Здесь кони пили воду, был сильно вытоптан и забрызган кровью снег; в копытной ямке стояла тусклая лужица крови. Старшина тронул ее палкой. Кровь еще не застыла.
— Добьем конягу, а?.. — старшина кивнул на распадок, куда, исчезая, втягивался широкий след табуна.
Сильно оттолкнувшись палками, Петрухин побежал к распадку, и с ходу, без передышки они взяли крутой, рыхлый подъем. Остановились на голой горе. Здесь почти не было снега, кони до черной земли выбили, съели траву и коренья. Зато дальше начинались заносы, снег лежал буграми, застругами, провалами. Частые ветры крутили, пересыпали снежный песок в этой пустой котловине.
След табуна тянулся наискось, к лесу на отлогом склоне вулкана. Где-то там, в его обширных бурых трещинах обитали зимой кони: возле дымящихся фумарол, горячих родников оставались клочки талой земли.
Отдышались, покурили. Пошли гуськом: впереди Петрухин — он был полегче, скользил почти поверху, без «нырков»; позади — Манасюк, сопя, утрамбовывал лыжню. Шли сбоку трудной дороги табуны, и было видно: кони проваливались по брюхо, передвигались прыжками, часто отдыхали — заледенели подтаявшие под животами ямы.
Уже четко различались голые ветви лиственниц впереди, когда Петрухин увидел на опушке леса табун. Кони стояли, сбившись в кучу, над ними висел легкий дымок, спины мокро заиндевели.
В сееве снега, в глохлой тишине табун близко подпустил их. Заметив вдруг, отчаянно всполошился, всхрапывая, ломая ветки и кусты, разом отвалился в лес.

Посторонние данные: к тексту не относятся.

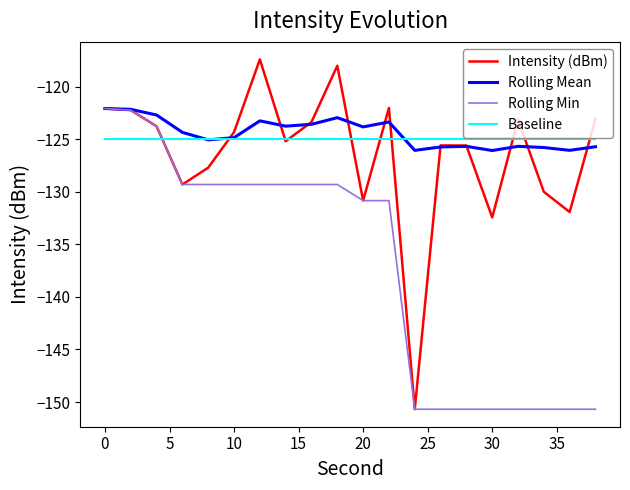

Which series has the largest range (max minus min)?

Intensity (dBm)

На вытоптанной опушке остался рыжий конь; шея у него была вытянута, голова лежала в снегу. Прибавили шагу, пошли рядом и, прежде чем успели о чем-либо подумать, поняли: это Сказка!
Осторожно подступили с двух сторон, остановились.
Чутьем, слухом Сказка уловила тревогу, качнула головой, повела черным, зло пыхнувшим глазом. У нее чаще заходили бока, нервно запрядали уши. Из горячечных ноздрей ударил в снег длинный, парной выдох. На большее у нее не хватило силы. Она замерла, и только пугливой судорогой передергивалась на боках кожа.
— Жеребая, — сказал Манасюк, тронув палкой ее живот, — жеребенок бьется.
Петрухин смотрел на жилисто вытянутую шею Сказки, полузакрытый глаз, на смятую огненно-рыжую гриву, мокрый, дымящийся паром круп, видел яркое пятно крови возле передних ног и растерянно молчал. Ему не верилось — нет, нет… Вот сейчас Сказка вскочит, ударит копытами в снег, скроется за лиственницами. И незачем вовсе ее ловить, пусть живет на свободе, водит табун, пасется в бамбуковых долинах, — на нее надо смотреть издали, приезжать и смотреть. Потом он вдруг понял слова старшины: «жеребенок бьется…» — подумал внезапно: «умирает» — и быстро сказал, слепо протянув руку:
— Дай винтовку!..
Ствол он приставил к уху — вздрогнувшему, отпрянувшему, — глянув на вершины лиственниц, нажал спусковой крючок.
Выстрела он не услышал: просто охнул лес, осыпав с ветвей снег, далеко в горах грустно отозвалось эхо, и над лунно-чистым конусом вулкана косо завалился желтый серный дым.
— Поймали… — откуда-то издалека сказал старшина.
Вечером Петрухин ничего не написал Наде.